Maron Elizabeth's Story

by Melinda D.

It was three weeks before my due date and I was in the doctors office for my weekly check up. I'd had an ultrasound to determine the size of the baby and we were just waiting to hear the results. I had been on bed rest for the past week due to really high blood pressure, so getting out of the house was nice.

My mid-wife came in and asked me what my plans were for the day. I said that my husband was going to take me home so I could get better aquainted with my couch and he was going to work.

He said no to that and told me that we were having a baby that day. The ultrasound had indicated that the baby was around nine pounds, seven ounces and climbing. "There is no time like the present," he said.

They took me over to the hospital wing and started the induction. This was at noon. By 2:30p.m. I was dilated to 3 cm. and they broke my water. My midwife then told me that he would not be delivering my child because he was going out of town. I would be working with the other midwife whom I had never met.

I was in hard labor by 6 p.m. and had an epidural at 10 p.m. The nurse, who was fantastic, was sure that we would have the baby by midnight. Well, midnight came and went. Around 1:30 a.m. they turned off my epidural and had me pushing by 2:30 a.m.

I pushed for two hours and the baby never moved. We then found out that I was not completely dilated. I pushed for another three hours, and there was still no progress. I was exhausted and in so much pain.

Finally the midwife called the doctor on duty and they proceeded with a vacum extraction. They discovered that the source of the problem was not the baby's head; it was the shoulders that were stuck in the birth canal. That baby was not coming out on its own.

The nurse jumped on the bed and started pushing on my stomach. I didn't even know when the baby was out until they told me to stop pushing.

I saw them take a bundle over to the warmer and by then, there were about 14 people in the room. I couldn't see my baby. Then someone told me that we had a baby girl. I was so happy.

That feeling was soon overshadowed by fear because she was not crying. They were giving her oxygen and I could see her little foot kicking, but she still hadn't cried.

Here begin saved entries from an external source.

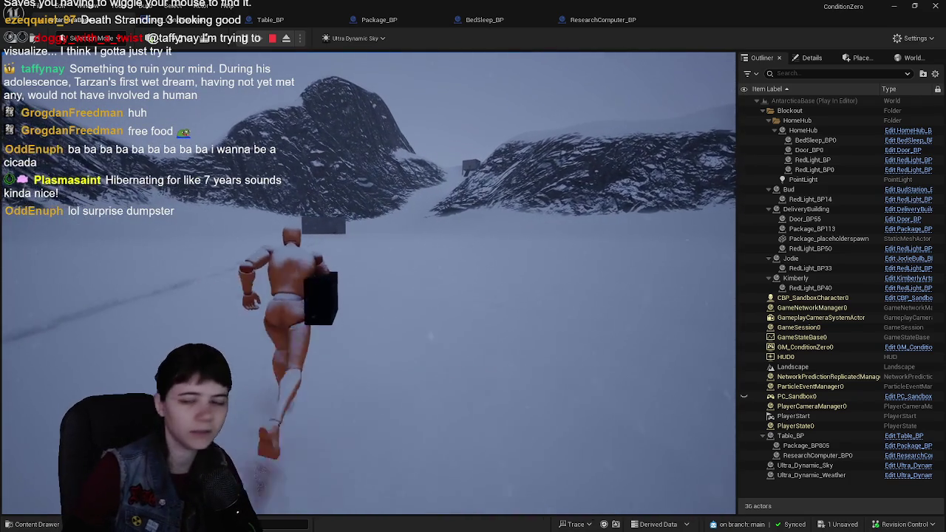
key("w")
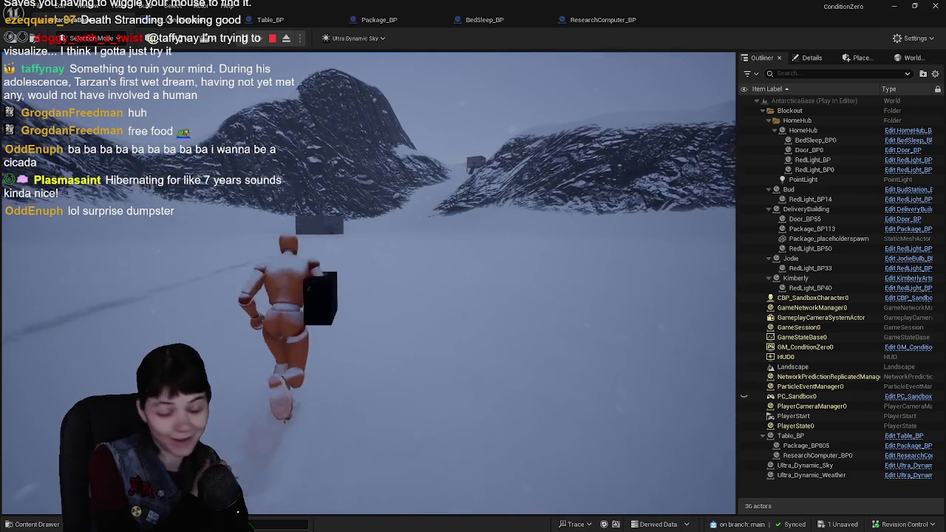
key("w")
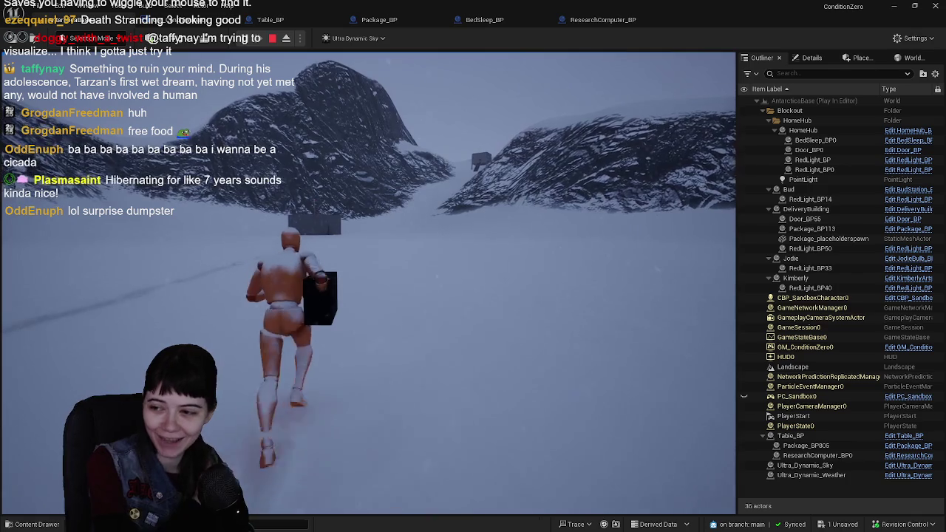
key("w")
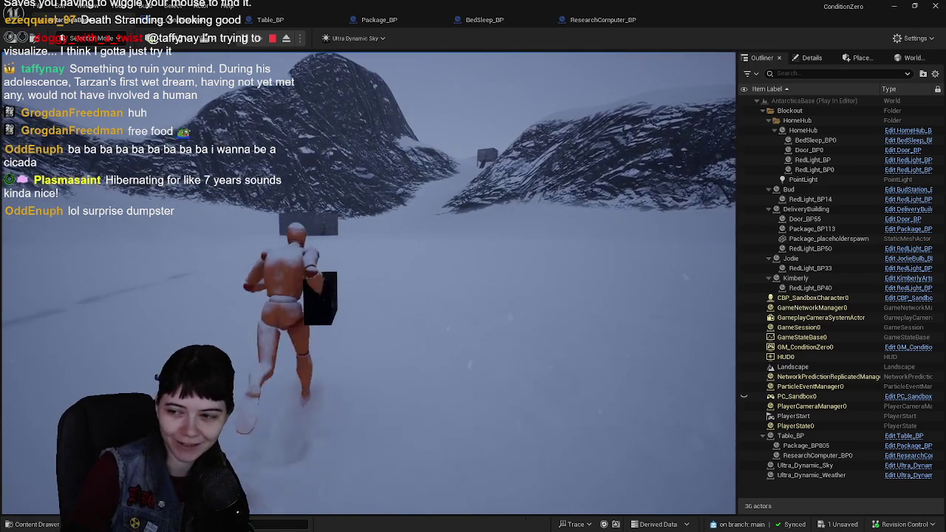
key("w")
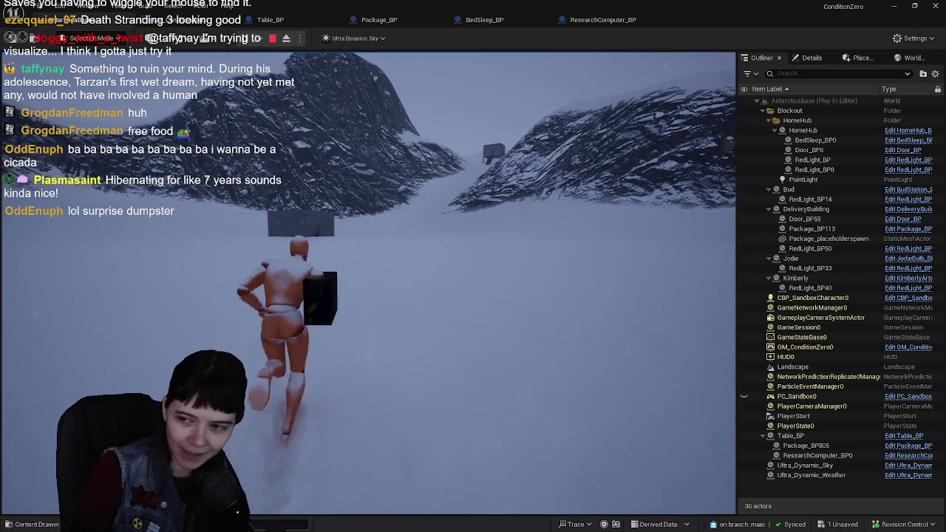
key("w")
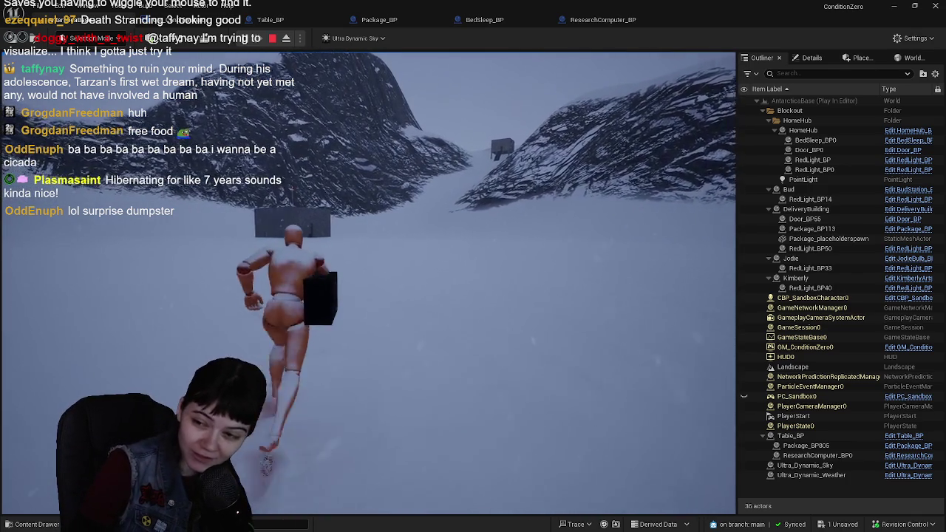
key("w")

Then they said that they had to take her out. I begged them to at least show her to me before they left. They held her up as they ran out. It was 8:09 a.m.

I didn't see her again until 2:30 p.m. that day. She was in the NICU, was connected to tubes and was receiving oxygen. She had central lines in her umbilical cord and all sorts of monitors hooked up to her. I was terified. I was also amazed that something so beautiful was mine.

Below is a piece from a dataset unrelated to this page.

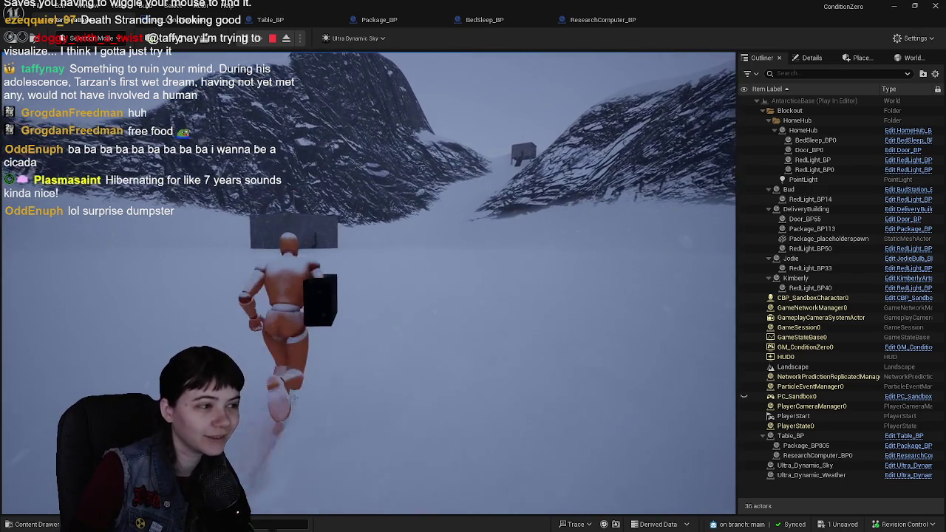
key("w")
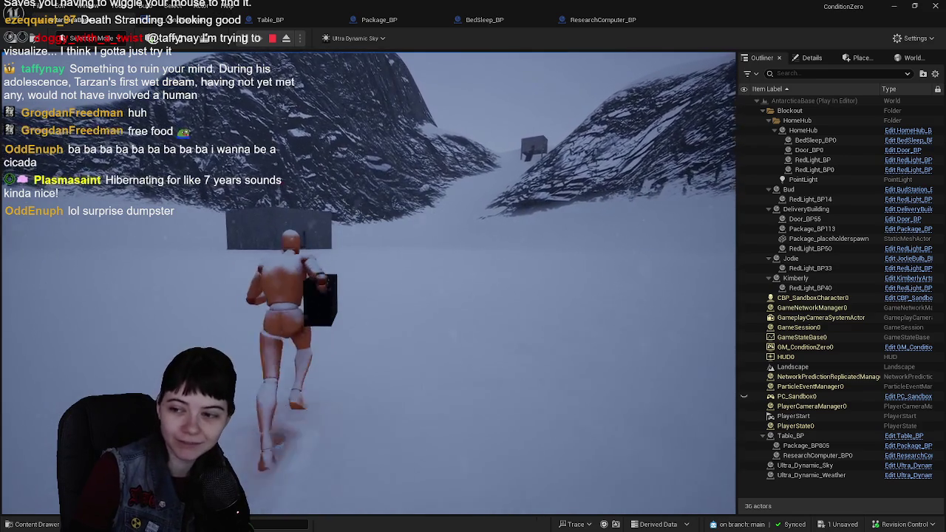
key("w")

The nurses in the NICU were terrific. They made us feel at home and were very positive about her condition.

It didn't take her long, only about another hour, and the doctors removed her tube and she started breathing on her own with gusto. They explained that because she had got stuck in the birth canal she had been stunned more than anything else. They knew she would be fine. She continued to progress in leaps and bounds, and only stayed in the hospital one day longer than I did.

It wasn't until much later that I found out she had broken her collarbone during the delivery. She was born weighing nine pounds, eleven ounces and was twenty two inches tall. No wonder she got stuck.

She is now a happy, healthy five-month-old who rolls over and is about ready to crawl. No matter the pain, she is worth it, a thousand times over.